# Pushy Hills Vender at Petsmart



## LCS (Jan 8, 2014)

Hmmmmm.... I would NOT like that at all. I'm pretty stubborn when it comes to high pressure sales. Even IF something (pet food, a vehicle, clothing) is hands down better I need to make the decision on my own. I can understand having a vendor there to describe the virtues of a product - but I will 'push back' by walking away and intentionally NOT buying the product due to their obnoxious tactics. I would have also complained to the stores manager about it being a bit harassing..... But, I know I have extremely low tolerance for such antics. The quickest way to get me to NOT do something is to pester me. 

Oh and.... :alberteinstein: Who do they think they are? How is it ever right to annoy the person with the check book?


----------



## eusty (Jan 5, 2014)

I'm the same, if I get high pressure salespeople pestering me I don't buy it out of principle...

Sent from Petguide.com Free App


----------



## outwest (May 1, 2011)

My local PetCo has a Blue Buffalo rep that is annoying, too. At least Blue Buffalo is a good food! LOL


----------



## Poodlebeguiled (May 27, 2013)

How annoying. Science Diet is crap. It doesn't have any meat!!!! Dogs are carnivores! Argggg. I think you should return it and complain to the manager.

two informative sites:


The Dog Food Project - How does your Dog Food Brand compare?


Dog Food Reviews and Ratings | Dog Food Advisor


----------



## liljaker (Aug 6, 2011)

Well, for starters, I am sure the sales person is on commission, so his goal is to SELL FOOD not provide nutritional advice. That said, sometimes you just need to say, thank you for your information and perhaps next time you will try their food. (Sometimes easier than getting into an argument.) When you check out you might ask for the manager and let them know you did not appreciate strong arm tactics from the pet food rep.

Price does not always indicate value/nutrition, etc. Some foods (commercial brands) do lots of advertising, etc., but they are huge conglomerates so they can keep prices low. Some foods are made with very poor quality (or no quality) ingredients and stuffed with fillers that are more harmful than nutritious to your pets. Many of of the independent manufacturers are more nutrition focused and spend more $$$ on higher quality products. Check out Whole Dog Journal as they rate foods annually (the 2014 just came out) and also Dog Food Advisor for information regarding the quality of the ingredients, etc.

# Directive a
Can you turn everything in the listing, from the line containing "scientific name: Chiococca alba" down to the line containing "common name: rød ametysthat", into a numbered list with blank lines left out?

# Record extracts
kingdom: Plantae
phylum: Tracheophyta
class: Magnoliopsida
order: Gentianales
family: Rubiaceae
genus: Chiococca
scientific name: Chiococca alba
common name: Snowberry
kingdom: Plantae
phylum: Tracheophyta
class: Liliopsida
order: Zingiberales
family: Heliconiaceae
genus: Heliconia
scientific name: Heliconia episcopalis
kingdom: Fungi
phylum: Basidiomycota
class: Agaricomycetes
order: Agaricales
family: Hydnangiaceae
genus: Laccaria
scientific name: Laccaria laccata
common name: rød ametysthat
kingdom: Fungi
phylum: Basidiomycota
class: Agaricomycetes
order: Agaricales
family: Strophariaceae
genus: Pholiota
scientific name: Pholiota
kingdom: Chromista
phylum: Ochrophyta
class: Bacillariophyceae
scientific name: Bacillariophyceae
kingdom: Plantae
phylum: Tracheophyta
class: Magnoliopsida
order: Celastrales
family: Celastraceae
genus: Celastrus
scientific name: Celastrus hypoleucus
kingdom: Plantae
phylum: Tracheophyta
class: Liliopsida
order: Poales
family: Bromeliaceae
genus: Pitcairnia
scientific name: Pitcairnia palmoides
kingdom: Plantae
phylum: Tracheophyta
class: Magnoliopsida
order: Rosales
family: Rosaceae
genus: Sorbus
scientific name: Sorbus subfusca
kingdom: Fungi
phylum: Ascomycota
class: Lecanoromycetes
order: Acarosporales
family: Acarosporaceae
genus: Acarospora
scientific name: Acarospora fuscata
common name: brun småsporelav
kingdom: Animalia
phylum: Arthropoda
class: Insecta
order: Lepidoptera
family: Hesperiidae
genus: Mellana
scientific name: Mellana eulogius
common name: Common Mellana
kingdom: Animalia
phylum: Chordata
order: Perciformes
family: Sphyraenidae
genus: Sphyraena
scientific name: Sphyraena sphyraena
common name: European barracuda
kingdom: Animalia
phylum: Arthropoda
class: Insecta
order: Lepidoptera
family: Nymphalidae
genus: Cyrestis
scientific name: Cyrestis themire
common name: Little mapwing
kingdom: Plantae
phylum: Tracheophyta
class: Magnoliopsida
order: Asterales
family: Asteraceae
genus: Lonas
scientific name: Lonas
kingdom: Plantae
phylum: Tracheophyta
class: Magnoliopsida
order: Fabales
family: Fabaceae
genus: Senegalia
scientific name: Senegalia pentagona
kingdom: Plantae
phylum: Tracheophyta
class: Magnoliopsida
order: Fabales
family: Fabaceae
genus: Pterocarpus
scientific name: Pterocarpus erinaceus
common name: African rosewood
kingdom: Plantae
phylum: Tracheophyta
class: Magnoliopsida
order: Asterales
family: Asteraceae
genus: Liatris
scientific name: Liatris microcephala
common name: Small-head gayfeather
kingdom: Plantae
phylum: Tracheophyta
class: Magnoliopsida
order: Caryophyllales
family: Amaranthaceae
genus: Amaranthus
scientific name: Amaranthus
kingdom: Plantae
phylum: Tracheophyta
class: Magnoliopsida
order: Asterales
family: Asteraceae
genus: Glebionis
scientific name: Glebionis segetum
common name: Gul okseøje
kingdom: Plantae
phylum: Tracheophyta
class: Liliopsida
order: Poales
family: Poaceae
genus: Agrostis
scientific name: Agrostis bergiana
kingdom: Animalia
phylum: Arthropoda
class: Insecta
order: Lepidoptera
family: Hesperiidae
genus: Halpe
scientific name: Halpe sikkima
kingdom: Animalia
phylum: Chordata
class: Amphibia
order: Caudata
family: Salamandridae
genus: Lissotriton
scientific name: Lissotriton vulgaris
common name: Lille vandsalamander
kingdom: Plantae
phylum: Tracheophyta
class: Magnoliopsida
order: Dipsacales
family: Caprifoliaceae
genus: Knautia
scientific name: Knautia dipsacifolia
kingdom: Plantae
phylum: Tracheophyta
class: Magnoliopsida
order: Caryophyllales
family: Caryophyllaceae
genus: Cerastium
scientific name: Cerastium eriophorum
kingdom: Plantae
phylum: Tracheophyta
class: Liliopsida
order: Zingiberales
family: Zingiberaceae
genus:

# Directive b
Answer these about the pet food thread:
(i) Which company has a rep at outwest's local PetCo?
(ii) What does Poodlebeguiled say Science Diet doesn't have?
(iii) Which publication does liljaker say rates foods annually?

# Complete response a
1. scientific name: Chiococca alba
2. common name: Snowberry
3. kingdom: Plantae
4. phylum: Tracheophyta
5. class: Liliopsida
6. order: Zingiberales
7. family: Heliconiaceae
8. genus: Heliconia
9. scientific name: Heliconia episcopalis
10. kingdom: Fungi
11. phylum: Basidiomycota
12. class: Agaricomycetes
13. order: Agaricales
14. family: Hydnangiaceae
15. genus: Laccaria
16. scientific name: Laccaria laccata
17. common name: rød ametysthat

# Complete response b
(i) Blue Buffalo
(ii) Meat
(iii) Whole Dog Journal